DATASET CONTENT =
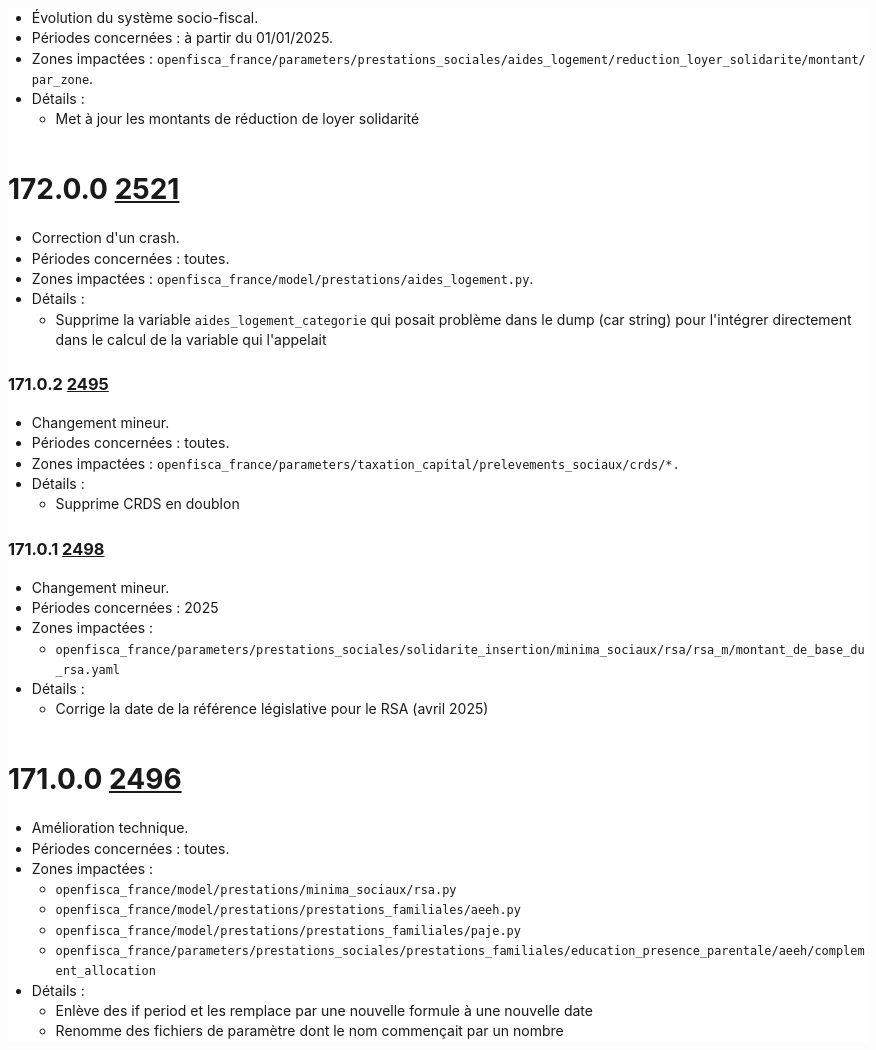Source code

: * Évolution du système socio-fiscal.
* Périodes concernées :  à partir du 01/01/2025.
* Zones impactées : `openfisca_france/parameters/prestations_sociales/aides_logement/reduction_loyer_solidarite/montant/par_zone`.
* Détails :
  - Met à jour les montants de réduction de loyer solidarité

# 172.0.0 [2521](https://github.com/openfisca/openfisca-france/pull/2521)

* Correction d'un crash.
* Périodes concernées : toutes.
* Zones impactées : `openfisca_france/model/prestations/aides_logement.py`.
* Détails :
  - Supprime la variable `aides_logement_categorie` qui posait problème dans le dump (car string) pour l'intégrer directement dans le calcul de la variable qui l'appelait

### 171.0.2 [2495](https://github.com/openfisca/openfisca-france/pull/2495)

* Changement mineur.
* Périodes concernées : toutes.
* Zones impactées : `openfisca_france/parameters/taxation_capital/prelevements_sociaux/crds/*.`
* Détails :
    - Supprime CRDS en doublon

### 171.0.1 [2498](https://github.com/openfisca/openfisca-france/pull/2498)

* Changement mineur.
* Périodes concernées : 2025
* Zones impactées :
  - `openfisca_france/parameters/prestations_sociales/solidarite_insertion/minima_sociaux/rsa/rsa_m/montant_de_base_du_rsa.yaml`
* Détails :
  - Corrige la date de la référence législative pour le RSA (avril 2025)

# 171.0.0 [2496](https://github.com/openfisca/openfisca-france/pull/2496)

* Amélioration technique.
* Périodes concernées : toutes.
* Zones impactées :
  - `openfisca_france/model/prestations/minima_sociaux/rsa.py`
  - `openfisca_france/model/prestations/prestations_familiales/aeeh.py`
  - `openfisca_france/model/prestations/prestations_familiales/paje.py`
  - `openfisca_france/parameters/prestations_sociales/prestations_familiales/education_presence_parentale/aeeh/complement_allocation`
* Détails :
  - Enlève des if period et les remplace par une nouvelle formule à une nouvelle date
  - Renomme des fichiers de paramètre dont le nom commençait par un nombre
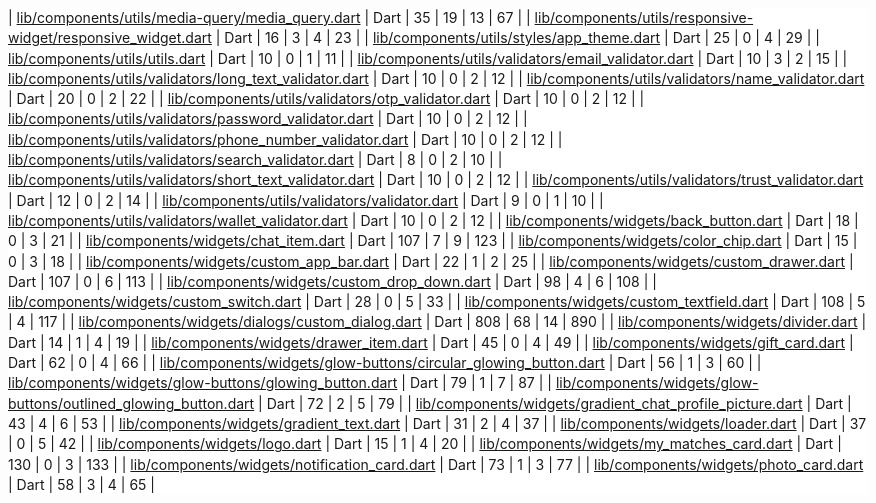 | [lib/components/utils/media-query/media_query.dart](/lib/components/utils/media-query/media_query.dart) | Dart | 35 | 19 | 13 | 67 |
| [lib/components/utils/responsive-widget/responsive_widget.dart](/lib/components/utils/responsive-widget/responsive_widget.dart) | Dart | 16 | 3 | 4 | 23 |
| [lib/components/utils/styles/app_theme.dart](/lib/components/utils/styles/app_theme.dart) | Dart | 25 | 0 | 4 | 29 |
| [lib/components/utils/utils.dart](/lib/components/utils/utils.dart) | Dart | 10 | 0 | 1 | 11 |
| [lib/components/utils/validators/email_validator.dart](/lib/components/utils/validators/email_validator.dart) | Dart | 10 | 3 | 2 | 15 |
| [lib/components/utils/validators/long_text_validator.dart](/lib/components/utils/validators/long_text_validator.dart) | Dart | 10 | 0 | 2 | 12 |
| [lib/components/utils/validators/name_validator.dart](/lib/components/utils/validators/name_validator.dart) | Dart | 20 | 0 | 2 | 22 |
| [lib/components/utils/validators/otp_validator.dart](/lib/components/utils/validators/otp_validator.dart) | Dart | 10 | 0 | 2 | 12 |
| [lib/components/utils/validators/password_validator.dart](/lib/components/utils/validators/password_validator.dart) | Dart | 10 | 0 | 2 | 12 |
| [lib/components/utils/validators/phone_number_validator.dart](/lib/components/utils/validators/phone_number_validator.dart) | Dart | 10 | 0 | 2 | 12 |
| [lib/components/utils/validators/search_validator.dart](/lib/components/utils/validators/search_validator.dart) | Dart | 8 | 0 | 2 | 10 |
| [lib/components/utils/validators/short_text_validator.dart](/lib/components/utils/validators/short_text_validator.dart) | Dart | 10 | 0 | 2 | 12 |
| [lib/components/utils/validators/trust_validator.dart](/lib/components/utils/validators/trust_validator.dart) | Dart | 12 | 0 | 2 | 14 |
| [lib/components/utils/validators/validator.dart](/lib/components/utils/validators/validator.dart) | Dart | 9 | 0 | 1 | 10 |
| [lib/components/utils/validators/wallet_validator.dart](/lib/components/utils/validators/wallet_validator.dart) | Dart | 10 | 0 | 2 | 12 |
| [lib/components/widgets/back_button.dart](/lib/components/widgets/back_button.dart) | Dart | 18 | 0 | 3 | 21 |
| [lib/components/widgets/chat_item.dart](/lib/components/widgets/chat_item.dart) | Dart | 107 | 7 | 9 | 123 |
| [lib/components/widgets/color_chip.dart](/lib/components/widgets/color_chip.dart) | Dart | 15 | 0 | 3 | 18 |
| [lib/components/widgets/custom_app_bar.dart](/lib/components/widgets/custom_app_bar.dart) | Dart | 22 | 1 | 2 | 25 |
| [lib/components/widgets/custom_drawer.dart](/lib/components/widgets/custom_drawer.dart) | Dart | 107 | 0 | 6 | 113 |
| [lib/components/widgets/custom_drop_down.dart](/lib/components/widgets/custom_drop_down.dart) | Dart | 98 | 4 | 6 | 108 |
| [lib/components/widgets/custom_switch.dart](/lib/components/widgets/custom_switch.dart) | Dart | 28 | 0 | 5 | 33 |
| [lib/components/widgets/custom_textfield.dart](/lib/components/widgets/custom_textfield.dart) | Dart | 108 | 5 | 4 | 117 |
| [lib/components/widgets/dialogs/custom_dialog.dart](/lib/components/widgets/dialogs/custom_dialog.dart) | Dart | 808 | 68 | 14 | 890 |
| [lib/components/widgets/divider.dart](/lib/components/widgets/divider.dart) | Dart | 14 | 1 | 4 | 19 |
| [lib/components/widgets/drawer_item.dart](/lib/components/widgets/drawer_item.dart) | Dart | 45 | 0 | 4 | 49 |
| [lib/components/widgets/gift_card.dart](/lib/components/widgets/gift_card.dart) | Dart | 62 | 0 | 4 | 66 |
| [lib/components/widgets/glow-buttons/circular_glowing_button.dart](/lib/components/widgets/glow-buttons/circular_glowing_button.dart) | Dart | 56 | 1 | 3 | 60 |
| [lib/components/widgets/glow-buttons/glowing_button.dart](/lib/components/widgets/glow-buttons/glowing_button.dart) | Dart | 79 | 1 | 7 | 87 |
| [lib/components/widgets/glow-buttons/outlined_glowing_button.dart](/lib/components/widgets/glow-buttons/outlined_glowing_button.dart) | Dart | 72 | 2 | 5 | 79 |
| [lib/components/widgets/gradient_chat_profile_picture.dart](/lib/components/widgets/gradient_chat_profile_picture.dart) | Dart | 43 | 4 | 6 | 53 |
| [lib/components/widgets/gradient_text.dart](/lib/components/widgets/gradient_text.dart) | Dart | 31 | 2 | 4 | 37 |
| [lib/components/widgets/loader.dart](/lib/components/widgets/loader.dart) | Dart | 37 | 0 | 5 | 42 |
| [lib/components/widgets/logo.dart](/lib/components/widgets/logo.dart) | Dart | 15 | 1 | 4 | 20 |
| [lib/components/widgets/my_matches_card.dart](/lib/components/widgets/my_matches_card.dart) | Dart | 130 | 0 | 3 | 133 |
| [lib/components/widgets/notification_card.dart](/lib/components/widgets/notification_card.dart) | Dart | 73 | 1 | 3 | 77 |
| [lib/components/widgets/photo_card.dart](/lib/components/widgets/photo_card.dart) | Dart | 58 | 3 | 4 | 65 |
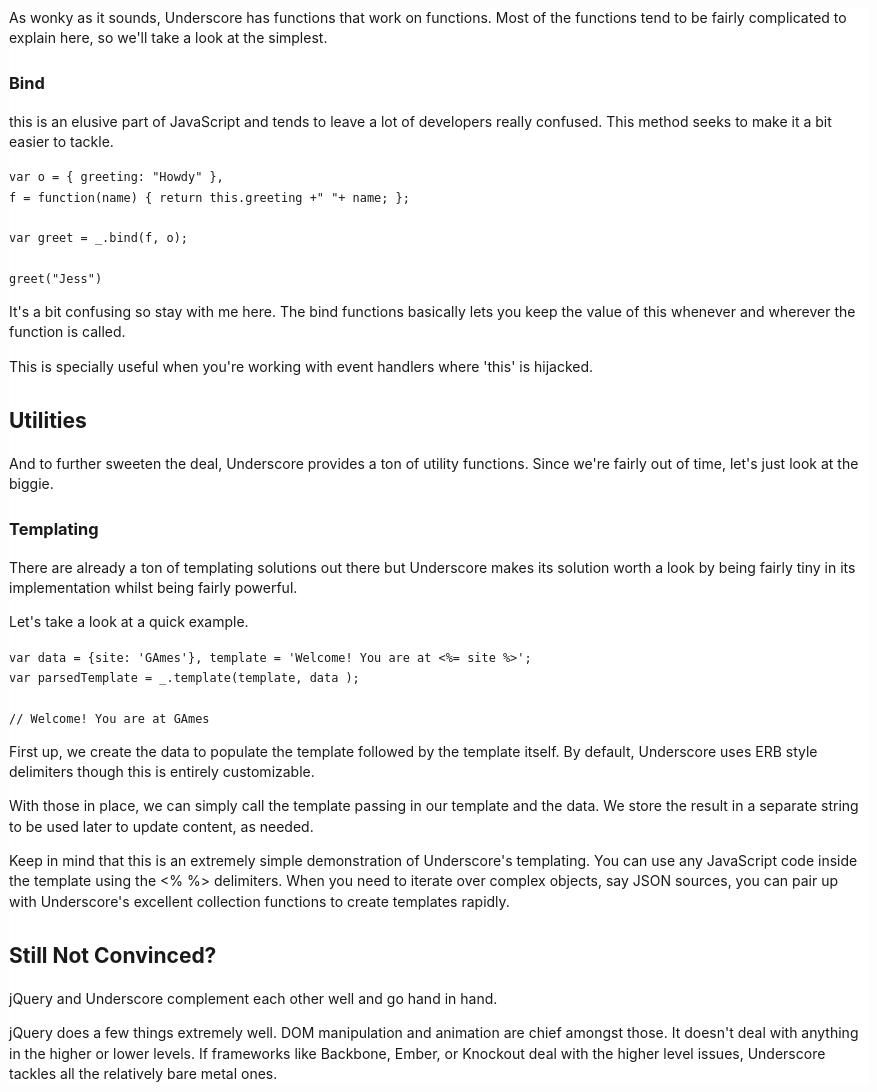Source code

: As wonky as it sounds, Underscore has functions that work on functions. Most of the functions tend to be fairly complicated to explain here, so we'll take a look at the simplest.


### Bind

this is an elusive part of JavaScript and tends to leave a lot of developers really confused. This method seeks to make it a bit easier to tackle.

	var o = { greeting: "Howdy" },
   	f = function(name) { return this.greeting +" "+ name; };

	var greet = _.bind(f, o);

	greet("Jess")

It's a bit confusing so stay with me here. The bind functions basically lets you keep the value of this whenever and wherever the function is called.

This is specially useful when you're working with event handlers where 'this' is hijacked.


## Utilities

And to further sweeten the deal, Underscore provides a ton of utility functions. Since we're fairly out of time, let's just look at the biggie.


### Templating

There are already a ton of templating solutions out there but Underscore makes its solution worth a look by being fairly tiny in its implementation whilst being fairly powerful.

Let's take a look at a quick example.

	var data = {site: 'GAmes'}, template = 'Welcome! You are at <%= site %>';
	var parsedTemplate = _.template(template, data );

	// Welcome! You are at GAmes

First up, we create the data to populate the template followed by the template itself. By default, Underscore uses ERB style delimiters though this is entirely customizable.

With those in place, we can simply call the template passing in our template and the data. We store the result in a separate string to be used later to update content, as needed.

Keep in mind that this is an extremely simple demonstration of Underscore's templating. You can use any JavaScript code inside the template using the <% %> delimiters. When you need to iterate over complex objects, say JSON sources, you can pair up with Underscore's excellent collection functions to create templates rapidly.


## Still Not Convinced?

jQuery and Underscore complement each other well and go hand in hand.

jQuery does a few things extremely well. DOM manipulation and animation are chief amongst those. It doesn't deal with anything in the higher or lower levels. If frameworks like Backbone, Ember, or Knockout deal with the higher level issues, Underscore tackles all the relatively bare metal ones.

WHAT YOU NEED TO DO =
Your task is to restate, word for word, only those lines above that fall between the line holding "45 | 0 | 4 | 49 |" and the line holding "0 | 3 | 133 |", inclusive.

WRITTEN SOLUTION =
| [lib/components/widgets/drawer_item.dart](/lib/components/widgets/drawer_item.dart) | Dart | 45 | 0 | 4 | 49 |
| [lib/components/widgets/gift_card.dart](/lib/components/widgets/gift_card.dart) | Dart | 62 | 0 | 4 | 66 |
| [lib/components/widgets/glow-buttons/circular_glowing_button.dart](/lib/components/widgets/glow-buttons/circular_glowing_button.dart) | Dart | 56 | 1 | 3 | 60 |
| [lib/components/widgets/glow-buttons/glowing_button.dart](/lib/components/widgets/glow-buttons/glowing_button.dart) | Dart | 79 | 1 | 7 | 87 |
| [lib/components/widgets/glow-buttons/outlined_glowing_button.dart](/lib/components/widgets/glow-buttons/outlined_glowing_button.dart) | Dart | 72 | 2 | 5 | 79 |
| [lib/components/widgets/gradient_chat_profile_picture.dart](/lib/components/widgets/gradient_chat_profile_picture.dart) | Dart | 43 | 4 | 6 | 53 |
| [lib/components/widgets/gradient_text.dart](/lib/components/widgets/gradient_text.dart) | Dart | 31 | 2 | 4 | 37 |
| [lib/components/widgets/loader.dart](/lib/components/widgets/loader.dart) | Dart | 37 | 0 | 5 | 42 |
| [lib/components/widgets/logo.dart](/lib/components/widgets/logo.dart) | Dart | 15 | 1 | 4 | 20 |
| [lib/components/widgets/my_matches_card.dart](/lib/components/widgets/my_matches_card.dart) | Dart | 130 | 0 | 3 | 133 |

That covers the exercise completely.